There is a line of mud across Reynaldo’s forehead, dark circles under his eyes, and perhaps his aunt’s health is worse than usual.

- It is a fine tree, I say.

He nods. Lucuma fruit is not often eaten fresh. Instead it is sold powdered and used in desserts. It is most Peruvians’ favorite flavor, something like maple syrup, and in the branches of an algarrobo not far away there is a bird, white and brilliant yellow across the breast, black wings and tail and face. Its song flutes up and down the scale. I ask Reynaldo what it is called.

- Chiroca, he says. I think it is some kind of wren.

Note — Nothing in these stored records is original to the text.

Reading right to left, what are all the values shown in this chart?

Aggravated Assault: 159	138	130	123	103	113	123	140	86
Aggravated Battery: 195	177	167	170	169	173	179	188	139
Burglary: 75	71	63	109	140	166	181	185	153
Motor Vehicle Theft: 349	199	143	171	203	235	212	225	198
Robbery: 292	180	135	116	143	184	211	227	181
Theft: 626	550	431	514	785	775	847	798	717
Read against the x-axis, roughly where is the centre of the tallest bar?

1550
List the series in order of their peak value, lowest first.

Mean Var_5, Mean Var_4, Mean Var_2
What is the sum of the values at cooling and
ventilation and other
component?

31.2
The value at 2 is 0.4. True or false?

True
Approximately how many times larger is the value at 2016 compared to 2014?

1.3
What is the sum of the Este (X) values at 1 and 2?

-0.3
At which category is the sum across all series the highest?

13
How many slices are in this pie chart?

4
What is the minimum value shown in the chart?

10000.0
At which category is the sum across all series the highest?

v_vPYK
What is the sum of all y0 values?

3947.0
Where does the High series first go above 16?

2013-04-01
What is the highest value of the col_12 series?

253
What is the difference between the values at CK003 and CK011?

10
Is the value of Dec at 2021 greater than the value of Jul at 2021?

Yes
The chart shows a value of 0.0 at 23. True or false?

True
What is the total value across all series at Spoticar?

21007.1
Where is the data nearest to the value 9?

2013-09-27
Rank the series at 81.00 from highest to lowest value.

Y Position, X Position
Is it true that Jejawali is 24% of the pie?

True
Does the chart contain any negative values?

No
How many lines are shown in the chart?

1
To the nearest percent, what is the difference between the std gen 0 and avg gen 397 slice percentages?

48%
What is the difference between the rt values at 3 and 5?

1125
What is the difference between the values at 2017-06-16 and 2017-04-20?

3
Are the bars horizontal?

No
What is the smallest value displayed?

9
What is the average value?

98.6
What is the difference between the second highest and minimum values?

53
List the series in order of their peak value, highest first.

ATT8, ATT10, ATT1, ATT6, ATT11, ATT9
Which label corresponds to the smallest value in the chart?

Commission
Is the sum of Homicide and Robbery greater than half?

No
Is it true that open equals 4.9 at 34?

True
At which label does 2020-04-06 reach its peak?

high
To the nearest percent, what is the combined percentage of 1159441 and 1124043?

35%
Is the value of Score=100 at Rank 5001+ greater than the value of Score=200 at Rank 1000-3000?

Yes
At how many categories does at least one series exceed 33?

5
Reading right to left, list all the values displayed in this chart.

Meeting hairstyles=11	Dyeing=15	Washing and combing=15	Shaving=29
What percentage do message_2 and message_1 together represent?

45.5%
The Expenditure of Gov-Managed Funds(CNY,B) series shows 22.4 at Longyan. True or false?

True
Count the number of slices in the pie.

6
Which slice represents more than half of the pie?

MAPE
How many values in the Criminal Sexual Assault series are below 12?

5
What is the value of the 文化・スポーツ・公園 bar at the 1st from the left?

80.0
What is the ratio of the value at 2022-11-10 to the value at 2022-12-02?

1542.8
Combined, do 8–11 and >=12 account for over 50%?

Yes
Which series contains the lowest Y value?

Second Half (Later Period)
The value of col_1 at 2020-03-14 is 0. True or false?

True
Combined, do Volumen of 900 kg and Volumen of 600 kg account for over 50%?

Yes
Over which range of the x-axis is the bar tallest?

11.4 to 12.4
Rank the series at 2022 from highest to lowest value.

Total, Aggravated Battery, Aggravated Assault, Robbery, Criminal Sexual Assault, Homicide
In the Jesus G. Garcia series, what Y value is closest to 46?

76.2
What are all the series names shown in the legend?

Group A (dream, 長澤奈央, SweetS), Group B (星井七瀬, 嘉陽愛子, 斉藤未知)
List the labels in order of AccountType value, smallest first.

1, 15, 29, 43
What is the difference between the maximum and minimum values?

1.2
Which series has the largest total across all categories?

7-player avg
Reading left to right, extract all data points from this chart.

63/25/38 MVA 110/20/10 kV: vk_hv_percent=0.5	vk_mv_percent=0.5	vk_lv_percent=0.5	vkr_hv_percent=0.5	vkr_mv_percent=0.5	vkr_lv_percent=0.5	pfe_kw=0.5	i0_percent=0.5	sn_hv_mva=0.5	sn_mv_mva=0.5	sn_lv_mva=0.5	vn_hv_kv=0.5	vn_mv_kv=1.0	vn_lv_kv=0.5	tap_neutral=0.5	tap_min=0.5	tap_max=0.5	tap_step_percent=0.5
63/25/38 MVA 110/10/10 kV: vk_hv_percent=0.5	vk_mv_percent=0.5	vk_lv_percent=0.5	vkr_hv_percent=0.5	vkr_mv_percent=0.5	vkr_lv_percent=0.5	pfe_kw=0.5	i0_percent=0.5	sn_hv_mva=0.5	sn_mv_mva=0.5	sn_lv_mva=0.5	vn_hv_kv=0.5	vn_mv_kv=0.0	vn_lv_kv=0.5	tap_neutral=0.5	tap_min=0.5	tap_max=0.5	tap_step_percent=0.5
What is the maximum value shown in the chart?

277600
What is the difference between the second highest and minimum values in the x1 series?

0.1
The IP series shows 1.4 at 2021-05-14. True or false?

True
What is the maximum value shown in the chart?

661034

I have seen many wrens, and none of them looked like this.

- Perhaps you should stick to trees.

The bird flies away. Reynaldo walks to the algarrobo, runs his hand along the lowest branch. This tree is one of the first whose genes he helped design, and each generation grows straighter, faster, with smaller spines, larger pods, more of the seeds that will become flour or oil or a liqueur that women like better than men do. He has explained his research processes several times. I do not yet understand the chemistry as such but the processes themselves involve old women and small children, scarification and sifting screens, a gravimetric separator, an immense refrigerator and the eight deer in the pen.